Whether or not to apply the second dictionary data related to the correction in the generation of the kana / kanji character string by the kana / kanji character string generation means based on the generated kana / kanji character string and the correction to the kana / kanji character string Reference data generation means for generating reference data serving as a reference for determining whether or not
Storage means for storing the generated reference data in association with the second dictionary data;
5. The speech information processing system according to claim 1, wherein the kana-kanji character string generation unit performs the generation based on the reference data.

The reference data indicates that the second dictionary data is applied only when a specific kana / kanji character string exists at a location having a specific positional relationship with the kana character string related to the correction. The voice information processing system according to claim 5, wherein:

A speech information processing method in a language processing apparatus having a recognized vocabulary dictionary in which a plurality of first dictionary data including information related to reading of a vocabulary to be processed by kana and information related to notation in kana / kanji are registered,
A voice input step for inputting voice;
A kana character string generation step for generating a kana character string based on the input voice;
A kana / kanji character string generating step for generating a kana / kanji character string for the generated kana character string based on the recognition vocabulary dictionary;
A display step of displaying the generated kana-kanji character string on a display screen;
An accepting step of accepting correction for the displayed kana-kanji character string;
A dictionary data generation step of generating second dictionary data including a kana character string that is a source of the kana-kanji character string related to the correction and information on the content of the correction;
A registration step of registering the generated second dictionary data in a specific dictionary different from the recognized vocabulary dictionary;
In the kana / kanji character string generation step, the generation is performed based on the specific dictionary.

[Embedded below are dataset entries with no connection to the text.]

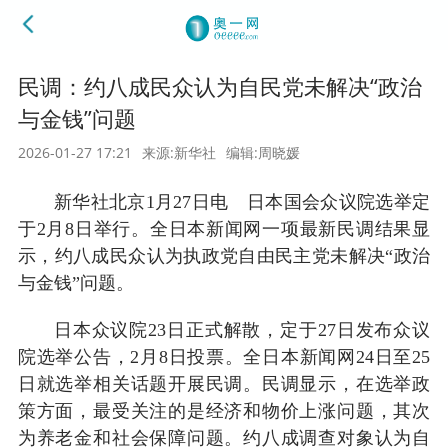
民调：约八成民众认为自民党未解决“政治
与金钱”问题
2026-01-27 17:21
来源:新华社
编辑:周晓媛
新华社北京1月27日电 日本国会众议院选举定
于2月8日举行。全日本新闻网一项最新民调结果显
示，约八成民众认为执政党自由民主党未解决“政治
与金钱”问题。
日本众议院23日正式解散，定于27日发布众议
院选举公告，2月8日投票。全日本新闻网24日至25
日就选举相关话题开展民调。民调显示，在选举政
策方面，最受关注的是经济和物价上涨问题，其次
为养老金和社会保障问题。约八成调查对象认为自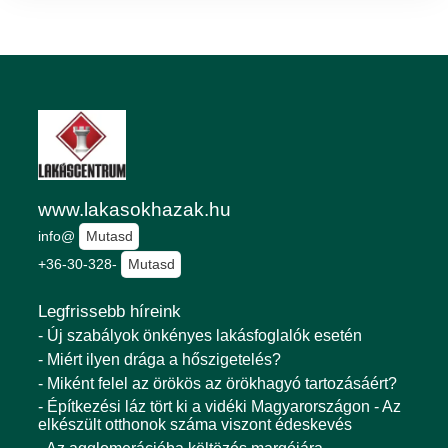
www.lakasokhazak.hu
info@
Mutasd
+36-30-328-
Mutasd
Legfrissebb híreink
- Új szabályok önkényes lakásfoglalók esetén
- Miért ilyen drága a hőszigetelés?
- Miként felel az örökös az örökhagyó tartozásáért?
- Építkezési láz tört ki a vidéki Magyarországon - Az
elkészült otthonok száma viszont édeskevés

In a program for causing a computer to function as a speech information processing system including a recognized vocabulary dictionary in which a plurality of first dictionary data including information related to reading of a vocabulary to be processed by kana and information related to notation in kana / kanji are registered,
The program is
A voice input step for inputting voice;
A kana character string generation step for generating a kana character string based on the input voice;
A kana / kanji character string generating step for generating a kana / kanji character string for the generated kana character string based on the recognition vocabulary dictionary;
A display step of displaying the generated kana-kanji character string on a display screen;
An accepting step of accepting correction for the displayed kana-kanji character string;
A dictionary data generation step of generating second dictionary data including a kana character string that is a source of the kana-kanji character string related to the correction and information on the content of the correction;
Causing the computer to execute a registration step of registering the generated second dictionary data in a specific dictionary different from the recognized vocabulary dictionary;
In the kana-kanji character string generation step, the generation is performed based on the specific dictionary.